By Andrew Ellinas LL.B.Friday, 9 June 2017

A year on from the most recent round of stamp duty changes, the impact is being felt by both the sales and lettings market. For sales, buy-to-let investment has dwindled, with owner-occupiers supporting a market which, all considered, is holding up better than many had expected and there are early indications that values are starting to bottom out.

For lettings, the market is still hampered by excess stock, stemming from increases in new development completions, a glut of pre-SDLT change purchases and a rise in reluctant landlords.

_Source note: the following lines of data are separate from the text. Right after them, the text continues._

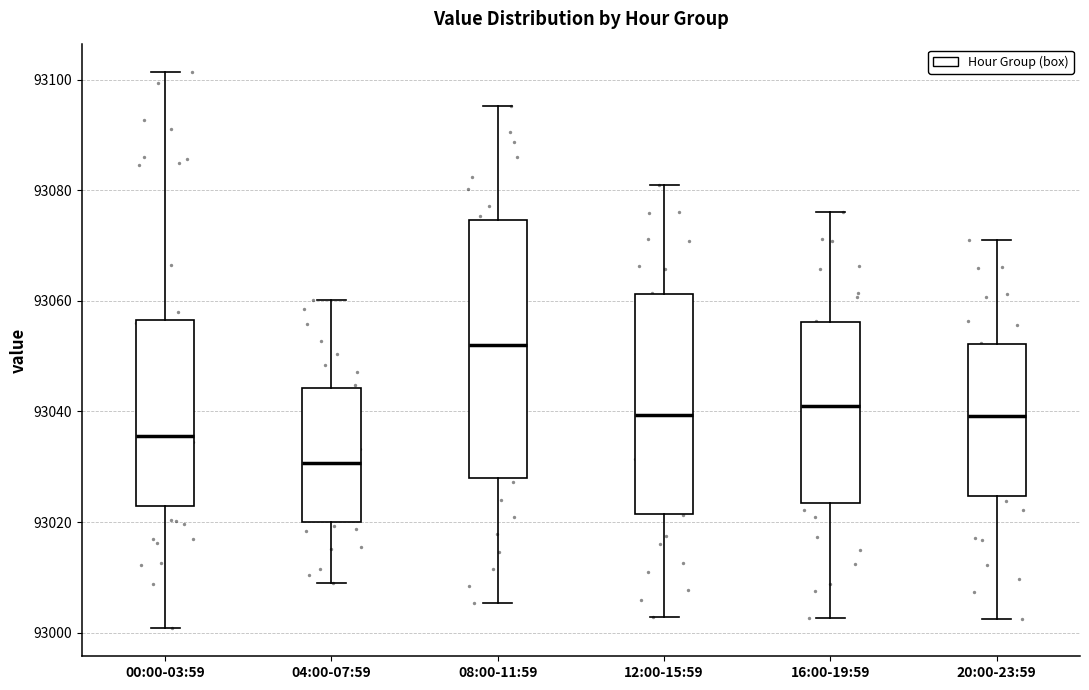

Reading left to right, read every box against the y-axis: the position of its median line, the range the box covers, and the ends of its whiskers. The values are not printed on the chart, so give them approximately, as read against the axis.

00:00-03:59: median 93036, box 93022 to 93056, whiskers 93000 to 93102
04:00-07:59: median 93030, box 93020 to 93044, whiskers 93008 to 93060
08:00-11:59: median 93052, box 93028 to 93074, whiskers 93006 to 93096
12:00-15:59: median 93040, box 93022 to 93062, whiskers 93002 to 93080
16:00-19:59: median 93040, box 93024 to 93056, whiskers 93002 to 93076
20:00-23:59: median 93040, box 93024 to 93052, whiskers 93002 to 93070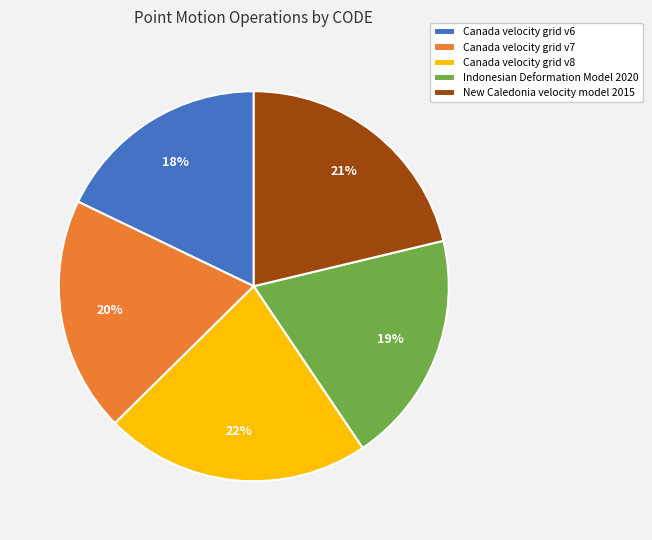

Combined, do New Caledonia velocity model 2015 and Canada velocity grid v8 account for over 50%?

No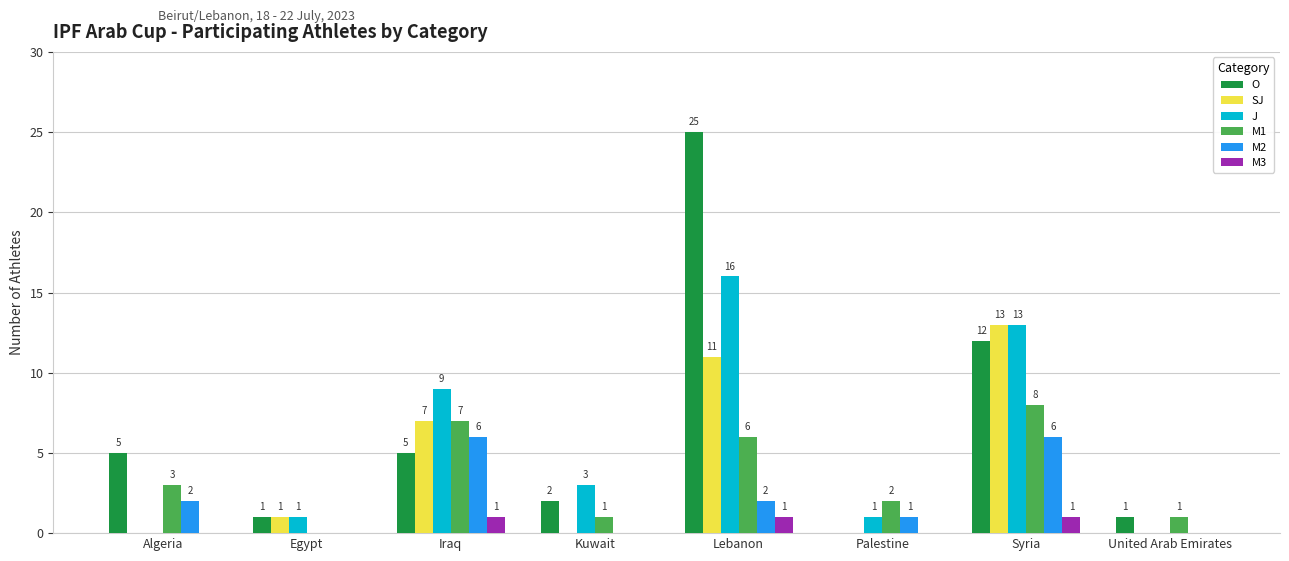

At which category is the sum across all series the highest?

Lebanon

Whilst the changes in stamp duty have certainly been a major factor, the Central London markets have also been affected by international buyers’ increased exposure to capital gains tax and inheritance tax. This combined with the uncertainty surrounding the UK’s vote to leave the EU has resulted in a cautious approach, leading to a reluctance to take advantage of the weaker value of sterling.

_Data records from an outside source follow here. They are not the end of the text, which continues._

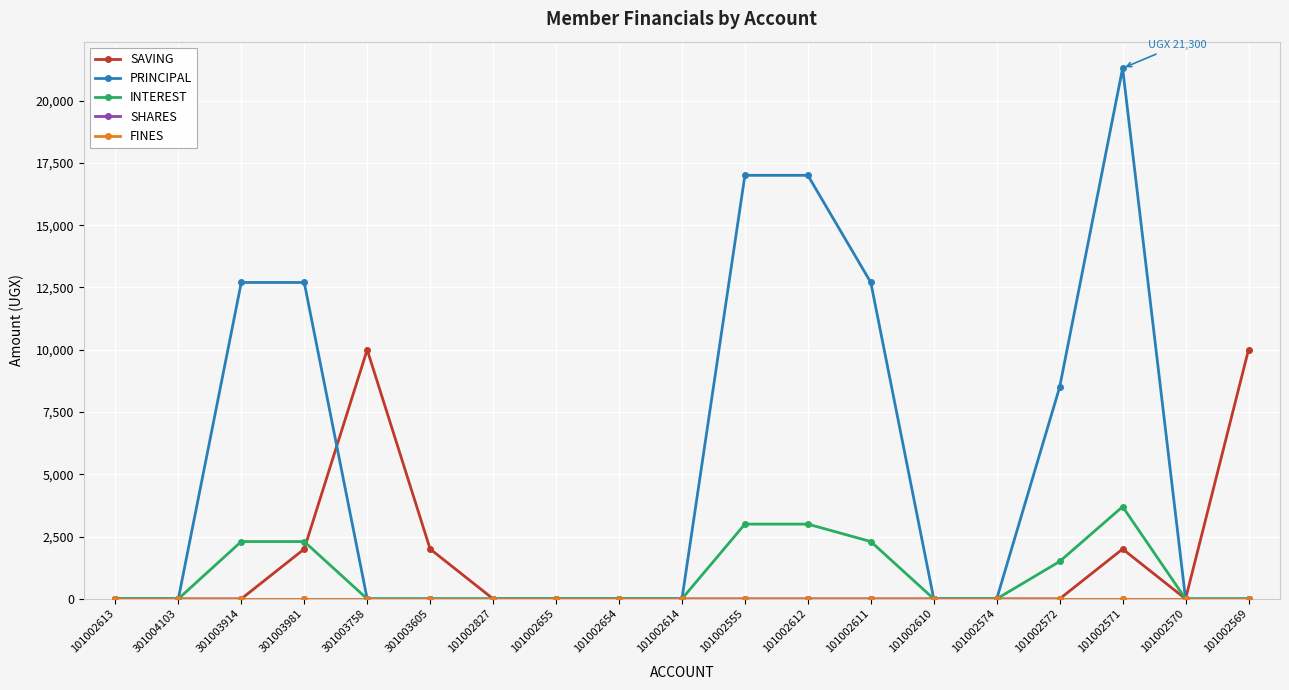

Reading left to right, transcribe all the data shown in this chart.

SAVING: 0	0	0	2000	10000	2000	0	0	0	0	0	0	0	0	0	0	2000	0	10000
PRINCIPAL: 0	0	12700	12700	0	0	0	0	0	0	17000	17000	12700	0	0	8500	21300	0	0
INTEREST: 0	0	2300	2300	0	0	0	0	0	0	3000	3000	2300	0	0	1500	3700	0	0
SHARES: 0	0	0	0	0	0	0	0	0	0	0	0	0	0	0	0	0	0	0
FINES: 0	0	0	0	0	0	0	0	0	0	0	0	0	0	0	0	0	0	0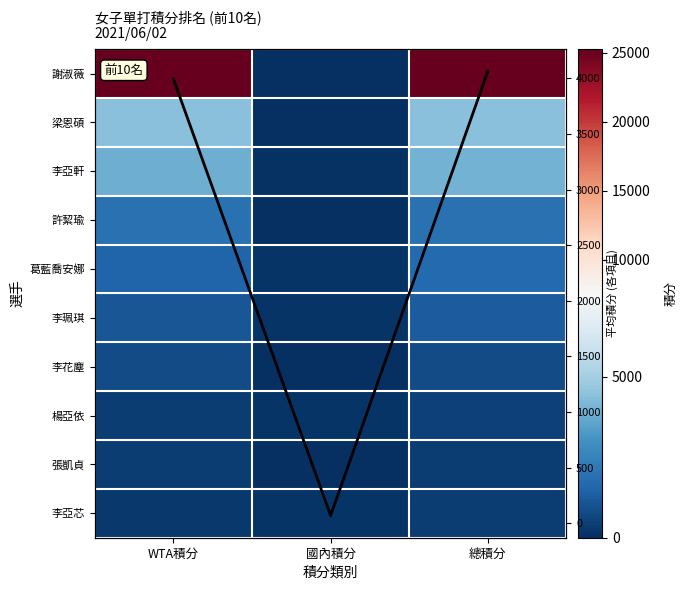

Rank the series at WTA積分 from highest to lowest value.

謝淑薇, 梁恩碩, 平均積分, 李亞軒, 許絜瑜, 葛藍喬安娜, 李珮琪, 李花塵, 楊亞依, 張凱貞, 李亞芯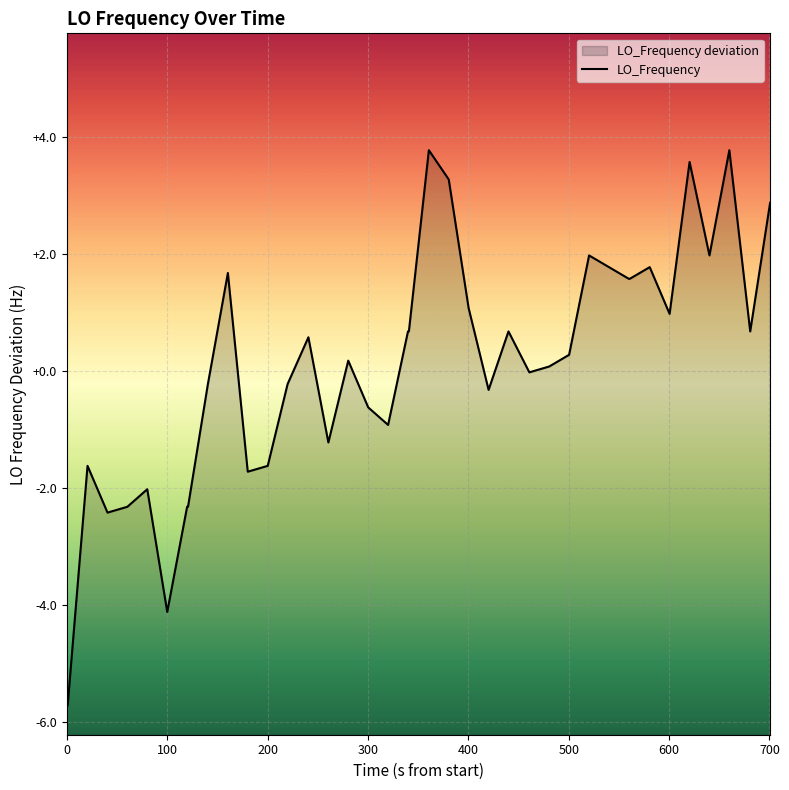

Reading left to right, what are all the values shown in this chart?

-5.7	-5.7	-1.6	-2.4	-2.3	-2.0	-4.1	-2.3	-2.3	-0.2	1.7	-1.7	-1.6	-0.2	0.6	-1.2	0.2	-0.6	-0.9	0.7	0.7	3.8	3.3	1.1	-0.3	0.7	-0.0	0.1	0.3	2.0	1.8	1.6	1.6	1.8	1.0	3.6	2.0	3.8	0.7	2.9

So far this year the gap between initial asking prices and prices achieved has narrowed. However, discounts are still higher than pre-2016 and suggest that there is still something of a correction to come in existing asking prices in order to bring them closer in line with buyer expectations.

This narrowing of the gap suggests two things. Firstly, that properties are still reaching the market with overly optimistic asking prices. But, secondly, that vendors are becoming more accustomed to market reality and are now willing to accept lower offers than they may have done in the past.

London’s position as a global financial centre is fundamental to the UK’s financial growth and, whilst it is probably inevitable that some jobs will be lost in the City, the capital will undoubtedly continue to seen as a safe haven for national and international buyers.

With the rate of price falls across the prime London residential markets slowing notably in the first three months of this year and with interest rates still at a record low we expect buyer confidence to return. Property values will grow as the uncertainty clears and buyers realise that they cannot put major financial decisions, and their lives, on hold forever.